# nas securitity



## hammerscrazy (Sep 19, 2012)

hi all,
have a fairly straight forward question which i think i already know answer to but would like just to confirm & see what the down side is .
at present i have a wired home network consisting of numerous pc ,a ps3,various other devices ie tv,blueray player % a stora nas plus a qnap nas.
in the set of the qnap nas under the security page if gives me option of 
Security Level
High: Allow connections from the list only 
Medium: Deny connections from the list 
Low: Allow all connections 
Enter the IP address or network from which the connections to this server will be allowed or rejected. 

at the present it is set to low but would perfer it to be high but at present all network divices are set to automaticaly assigned IP's so i take it i would need to set these to fixed IP's so could i use the same ip they have already been assigned & if i did this would there be any downside to it?


----------



## Winux (Nov 28, 2012)

Yup, switching the devices to a static IP should do what you want. The only real draw back I can see is the very minor inconvenience of adding a new device. Or you could leave everything to dhcp and just make an entry for all 172.168.1.0/24, or whatever your lan ip range may be. That would present a security threat if someone was physically on location, though. Anywho, yeah, no big down-side I personally see and you can totally run that setup.


----------



## hammerscrazy (Sep 19, 2012)

thanks for that i think i will go with your idea of using the ip range


----------



## Wand3r3r (Sep 17, 2010)

"at the present it is set to low but would perfer it to be high but at present all network divices are set to automaticaly assigned IP's so i take it i would need to set these to fixed IP's "

Static [fixed] ips have nothing to do with your issue.

What the qnas is asking you is the SECURITY LEVEL ON THE NAS. 

HIGH means you need to input users [like your account] to access the nas
Medium appears to mean [vague] deny users on the list
Low means open access on your lan

You should consult the manual concerning this for clarification.

If deciding to assign static ips, and this has nothing to do with security, make sure to use ips NOT in the dhcp range or you will have a ip conflict. You may need to reduce the scope of ips being used by dhcp to accomplish this in the router.


----------



## hammerscrazy (Sep 19, 2012)

*hi*
*i decided to set to the setting to high & place a ip range in list, the ip address of the gateway is ***.***.2.1 so i set the range to ***.***.2.2 - ***.***.2.26 not sure if this is correct but as router is connected to a 24 port switch it seemed the right thing to do*
*however now i an getting the following regular warning emails from the nas : *

*[Security] Access Violation from ***.***.2.1 with UDP (port=1900)

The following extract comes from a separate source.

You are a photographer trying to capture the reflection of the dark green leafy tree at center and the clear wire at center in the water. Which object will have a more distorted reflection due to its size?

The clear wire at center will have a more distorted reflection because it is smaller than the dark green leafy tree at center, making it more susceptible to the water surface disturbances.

**[Security] Access Violation from 64.26.187.150 with TCP (port=80)

**[Security] Access Violation from 223.255.179.115 with TCP(port=80)
*
*so whats going on bit concerned about the latter two *

*below is from manual​*
*



Security Level​

Click to expand...

*


> *Specify the IP address or the network domain from which the connections to the NAS are allowed or*
> *denied. When the connection of a host server is denied, all the protocols of that server are not allowed*
> *to connect to the NAS.*
> *After changing the settings, click "Apply" to save the changes. The network services will be restarted*
> *and current connections to the NAS will be terminated.*​


----------



## Wand3r3r (Sep 17, 2010)

I secure my Nas by not entering a gateway entry in its tcp/ip properties. This results in it not being accessable from the internet.

I would suggest you fully review the manual for this nas so you understand what it is you are doing.


----------